Abstract

No Bystanders
Christine Parker, Westpac’s human resources boss, has called on corporate Australia to lead the way in protecting women in the workplace by embracing a positive duty to shield employees against sexual harassment regardless of federal government actions. (Angus Thompson, ‘Westpac exec calls on corporate Australia to actively prevent sexual harassment’, Sydney Morning Herald, 8 March 2022.) Parker is urging companies to move away from reactive complaints-based systems and instead to embrace further protections as recommended by Sex Discrimination Commissioner Kate Jenkins in her Respect@Work report.
What Women Want, a survey released by the Community and Public Sector Union in April 2022 to mark International Women’s Day, found 41.1 per cent of women disagreed that there was adequate training on sexual harassment in 2021, up from 23.5 per cent in 2019. One in five women (21.4 per cent) said they had experienced discrimination at work over the past 12 months, up from 14.3 per cent in 2019.

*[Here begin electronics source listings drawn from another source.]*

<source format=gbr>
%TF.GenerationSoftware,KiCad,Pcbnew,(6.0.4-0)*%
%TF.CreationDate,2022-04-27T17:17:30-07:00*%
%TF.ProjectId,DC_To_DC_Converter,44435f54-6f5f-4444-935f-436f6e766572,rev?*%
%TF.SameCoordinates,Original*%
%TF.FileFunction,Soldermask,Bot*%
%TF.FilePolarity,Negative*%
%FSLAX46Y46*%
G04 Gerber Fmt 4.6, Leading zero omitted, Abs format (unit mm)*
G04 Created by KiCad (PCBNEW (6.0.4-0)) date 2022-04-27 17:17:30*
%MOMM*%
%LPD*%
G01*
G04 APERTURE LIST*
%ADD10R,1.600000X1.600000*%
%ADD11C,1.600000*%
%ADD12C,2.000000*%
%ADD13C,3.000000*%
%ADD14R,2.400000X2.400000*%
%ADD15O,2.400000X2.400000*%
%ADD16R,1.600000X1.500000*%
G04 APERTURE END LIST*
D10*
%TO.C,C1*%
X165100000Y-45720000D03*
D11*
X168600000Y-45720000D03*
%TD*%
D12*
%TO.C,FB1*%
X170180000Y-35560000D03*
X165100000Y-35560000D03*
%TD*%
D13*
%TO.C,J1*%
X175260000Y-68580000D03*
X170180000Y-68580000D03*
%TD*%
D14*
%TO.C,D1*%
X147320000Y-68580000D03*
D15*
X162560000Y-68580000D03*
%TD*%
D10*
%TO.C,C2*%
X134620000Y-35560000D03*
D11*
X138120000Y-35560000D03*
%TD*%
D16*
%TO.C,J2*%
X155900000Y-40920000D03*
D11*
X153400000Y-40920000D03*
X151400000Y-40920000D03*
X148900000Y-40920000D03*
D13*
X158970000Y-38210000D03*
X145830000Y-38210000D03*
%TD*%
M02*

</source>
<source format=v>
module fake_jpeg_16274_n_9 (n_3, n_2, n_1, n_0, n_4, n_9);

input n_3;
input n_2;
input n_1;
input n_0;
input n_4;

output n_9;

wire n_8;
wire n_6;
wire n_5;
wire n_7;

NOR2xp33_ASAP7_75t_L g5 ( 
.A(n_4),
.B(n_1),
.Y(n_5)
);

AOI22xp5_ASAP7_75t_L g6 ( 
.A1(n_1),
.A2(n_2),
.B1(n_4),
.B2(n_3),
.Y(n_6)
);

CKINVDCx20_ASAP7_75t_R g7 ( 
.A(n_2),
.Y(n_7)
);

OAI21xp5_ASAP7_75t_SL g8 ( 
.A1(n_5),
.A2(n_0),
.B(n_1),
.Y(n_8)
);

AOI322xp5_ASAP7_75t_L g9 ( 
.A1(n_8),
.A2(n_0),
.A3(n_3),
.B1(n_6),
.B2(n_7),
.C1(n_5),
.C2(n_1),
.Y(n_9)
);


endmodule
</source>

Lady Justice Without the Blindfold
Lady Justice is an eight-part News Corp podcast – True Crime Australia – that features female trailblazers. (Amelia Saw, ‘Lady Justice podcast: Claire O’Connor SC reveals female lawyers face sexism, harassment in the workplace’, Daily Telegraph, 18 April 2022.)

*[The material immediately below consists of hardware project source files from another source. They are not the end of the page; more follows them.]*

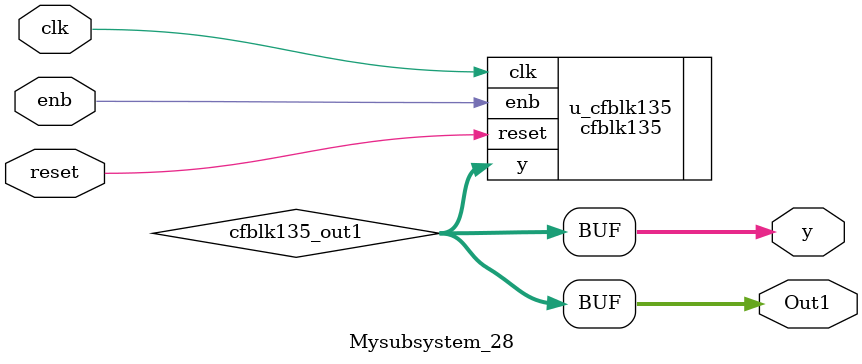
<source format=v>



`timescale 1 ns / 1 ns

module Mysubsystem_28
          (clk,
           reset,
           enb,
           Out1,
           y);


  input   clk;
  input   reset;
  input   enb;
  output  [15:0] Out1;  // uint16
  output  [15:0] y;  // uint16


  wire [15:0] cfblk135_out1;  // uint16


  cfblk135 u_cfblk135 (.clk(clk),
                       .reset(reset),
                       .enb(enb),
                       .y(cfblk135_out1)  // uint16
                       );

  assign Out1 = cfblk135_out1;

  assign y = cfblk135_out1;

endmodule  // Mysubsystem_28


</source>
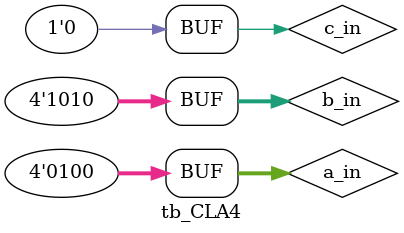
<source format=v>
`timescale 1ns / 1ps


module tb_CLA4( ); // 테스트벤치 모듈 선언 (입출력 포트 없음)

    reg [3:0] a_in, b_in; // 4비트 reg 타입 입력 신호 a_in, b_in 선언 (테스트 벡터 입력)
    reg c_in;          // 1비트 reg 타입 입력 신호 c_in 선언 (Carry 입력)
    wire [3:0] sum;      // 4비트 wire 타입 출력 신호 sum 선언 (덧셈 결과 확인)
    wire cout, gout, pout; // 1비트 wire 타입 출력 신호 cout, gout, pout 선언 (Carry 출력, Generate 출력, Propagate 출력 확인)

    // CLA4 모듈 인스턴스 생성 (UUT: Unit Under Test)
    CLA4 uut (
        .A(a_in),    // CLA4 모듈의 입력 A에 테스트벤치의 a_in 연결
        .B(b_in),    // CLA4 모듈의 입력 B에 테스트벤치의 b_in 연결
        .Cin(c_in),   // CLA4 모듈의 입력 Cin에 테스트벤치의 c_in 연결
        .sum(sum),   // CLA4 모듈의 출력 sum에 테스트벤치의 sum 연결
        .Cout(cout),  // CLA4 모듈의 출력 Cout에 테스트벤치의 cout 연결
        .Gout(gout),  // CLA4 모듈의 출력 Gout에 테스트벤치의 gout 연결
        .Pout(pout)   // CLA4 모듈의 출력 Pout에 테스트벤치의 pout 연결
    );

    initial begin // initial begin 블록 시작 (시뮬레이션 시작 시 한 번 실행되는 코드 블록)
        a_in = 0; b_in = 0; c_in = 0; // 초기 입력 값 0으로 설정
        #100; // 100 시간 단위 (time unit) 대기
        a_in = 4'b0101; b_in = 4'b0010; c_in = 0; // 새로운 입력 값 설정 (4'bxxxx: 4비트 2진수 표기)
        #100; // 100 시간 단위 대기
        a_in = 4'b0101; b_in = 4'b0010; c_in = 1'b1; // 새로운 입력 값 설정 (1'bx: 1비트 2진수 표기)
        #100; // 100 시간 단위 대기
        a_in = 4'b0111; b_in = 4'b0011; c_in = 0; // 새로운 입력 값 설정
        #100; // 100 시간 단위 대기
        a_in = 4'b0100; b_in = 4'b0110; c_in = 1'b1; // 새로운 입력 값 설정
        #100; // 100 시간 단위 대기
        a_in = 4'b0100; b_in = 4'b1010; c_in = 0; // 새로운 입력 값 설정
    end // initial begin 블록 종료

endmodule // 모듈 종료
</source>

In episode 7, Claire O’Connor SC reveals shockingly high rates of sexual harassment of female lawyers. When she first entered the law, O’Connor had not expected to find so much abuse in her own profession. She now describes the haemorrhaging of female lawyers – not because of their inability to juggle family commitments, but because of workplace abuse. ‘We’re losing women in the profession because they’re not getting the deal they deserved.’
Brave Women Judges
At the Muslim Legal Network’s Iftar dinner in April 2022 a standing ovation was given to Judge Sheela Zarefi Hassas, one of 270 women judges forced to leave their jobs in Afghanistan when the Taliban seized power in 2021. (Karin Derkley, ‘Female judge who fled Afghanistan starts over in Melbourne’, L IJ & News, 27 April 2022.) Judge Hassas who had been a judge at the Public Security Court said, ‘In a matter of days I changed from being a judge to a housewife living each moment in fear of the Taliban.’ The International Association of Women Judges helped her, and 16 other judges and their families, move to Australia; Judge Hassas expressed her wish the Australian government and other organisations will assist those left behind.
Toxic Masculinity?
As obnoxious as it is, toxic masculinity alone is apparently not enough to explain why men kill intimate partners. (Samara McPhedran, ‘Does toxic masculinity explain why men kill women? Perhaps not as much as we thought’, The Conversation, 21 April 2022.) New research indicates the view dominating current policy-making – that those men who kill intimate partners are distinctly different from other killers, particularly in their attitudes and beliefs about the place of women in society – may require some gender lens adjustment. This research indicates those who kill intimate partners share disturbingly similar traits with men who are violent in other settings (for example, towards people they do not know).
Using the Australian Homicide Project, containing interviews with over 300 convicted homicide offenders in Australia, the study compared: men who commit intimate partner femicide, men who kill female non-intimates and men who kill other men. They found little difference between groups and warn that overly simplistic gendered approaches to complex problems risks oversimplification that will not help in understanding and dealing with these serious problems.
Roe v Wade
During his Presidency, Donald Trump appointed three conservative judges to the US Supreme Court. A leaked draft judgment subsequently indicates the 1973 case of Roe v Wade will be overturned, thereby denying women a constitutional right to abortion services. In a trigger-happy country, itchy fingers are poised, ready to blast off the state ‘trigger’ laws. Will this be the beginning of a war against many other affirmative action laws in the US? Alas, you betcha.